[[ EXERCISE INPUTS open ]]

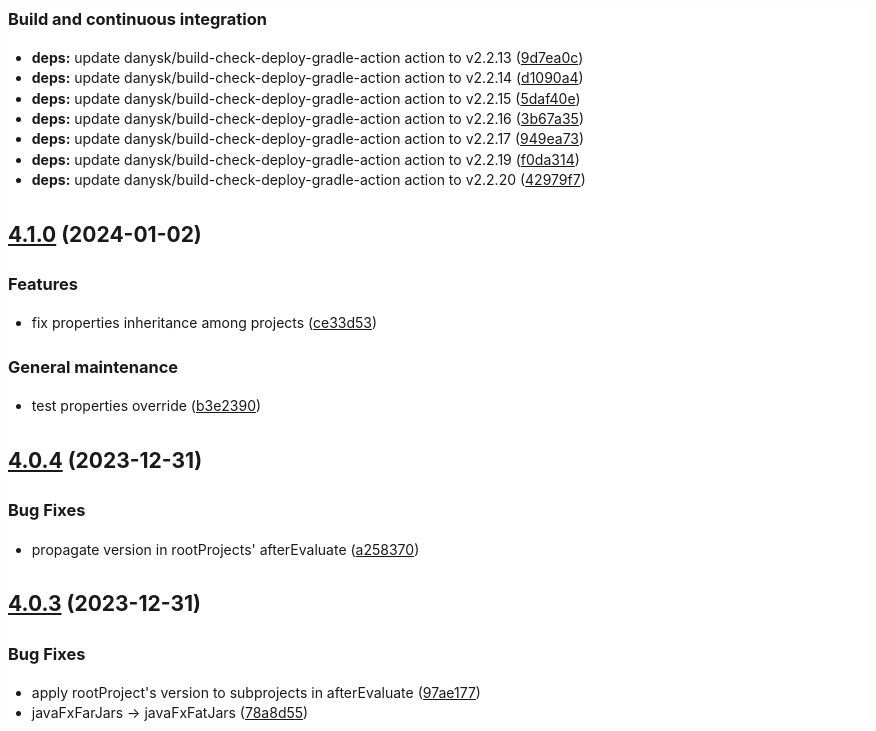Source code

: 
### Build and continuous integration

* **deps:** update danysk/build-check-deploy-gradle-action action to v2.2.13 ([9d7ea0c](https://github.com/gciatto/kt-mpp/commit/9d7ea0c728332dc46e7283174c266e637cd857eb))
* **deps:** update danysk/build-check-deploy-gradle-action action to v2.2.14 ([d1090a4](https://github.com/gciatto/kt-mpp/commit/d1090a444fcc5e5ebd962e2a389cb044c9a3edfa))
* **deps:** update danysk/build-check-deploy-gradle-action action to v2.2.15 ([5daf40e](https://github.com/gciatto/kt-mpp/commit/5daf40e6b13687be0c1f1a7e7e37eb449622cfb6))
* **deps:** update danysk/build-check-deploy-gradle-action action to v2.2.16 ([3b67a35](https://github.com/gciatto/kt-mpp/commit/3b67a3567b9d5e6197da11884135a16ea532db65))
* **deps:** update danysk/build-check-deploy-gradle-action action to v2.2.17 ([949ea73](https://github.com/gciatto/kt-mpp/commit/949ea73da1c7472f81ffcd9c176c734a5d7e448b))
* **deps:** update danysk/build-check-deploy-gradle-action action to v2.2.19 ([f0da314](https://github.com/gciatto/kt-mpp/commit/f0da314c56e08987f4d7547bd8099a4f42bba763))
* **deps:** update danysk/build-check-deploy-gradle-action action to v2.2.20 ([42979f7](https://github.com/gciatto/kt-mpp/commit/42979f750f23b86fc2f073149b399119e07d3594))

## [4.1.0](https://github.com/gciatto/kt-mpp/compare/4.0.4...4.1.0) (2024-01-02)


### Features

* fix properties inheritance among projects ([ce33d53](https://github.com/gciatto/kt-mpp/commit/ce33d53e9a5ac69193e5eb42653f0efed7b90e35))


### General maintenance

* test properties override ([b3e2390](https://github.com/gciatto/kt-mpp/commit/b3e2390efac3bfcb08db91a623025160b1171a7b))

## [4.0.4](https://github.com/gciatto/kt-mpp/compare/4.0.3...4.0.4) (2023-12-31)


### Bug Fixes

* propagate version in rootProjects' afterEvaluate ([a258370](https://github.com/gciatto/kt-mpp/commit/a2583705ef5a7fb2f3e0f83f7bcffe2c0153b4e4))

## [4.0.3](https://github.com/gciatto/kt-mpp/compare/4.0.2...4.0.3) (2023-12-31)


### Bug Fixes

* apply rootProject's version to subprojects in afterEvaluate ([97ae177](https://github.com/gciatto/kt-mpp/commit/97ae17720c255a312d8df376e221b4097d9b1716))
* javaFxFarJars -> javaFxFatJars ([78a8d55](https://github.com/gciatto/kt-mpp/commit/78a8d55c4101738d2606da96ed02311f64f465d1))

[[ EXERCISE INPUTS closed ]]

TASK OBJECTIVE: Count the lines of the listing above that contain the string "compare", and give only the number.

RESULT OF THE EXERCISE: 3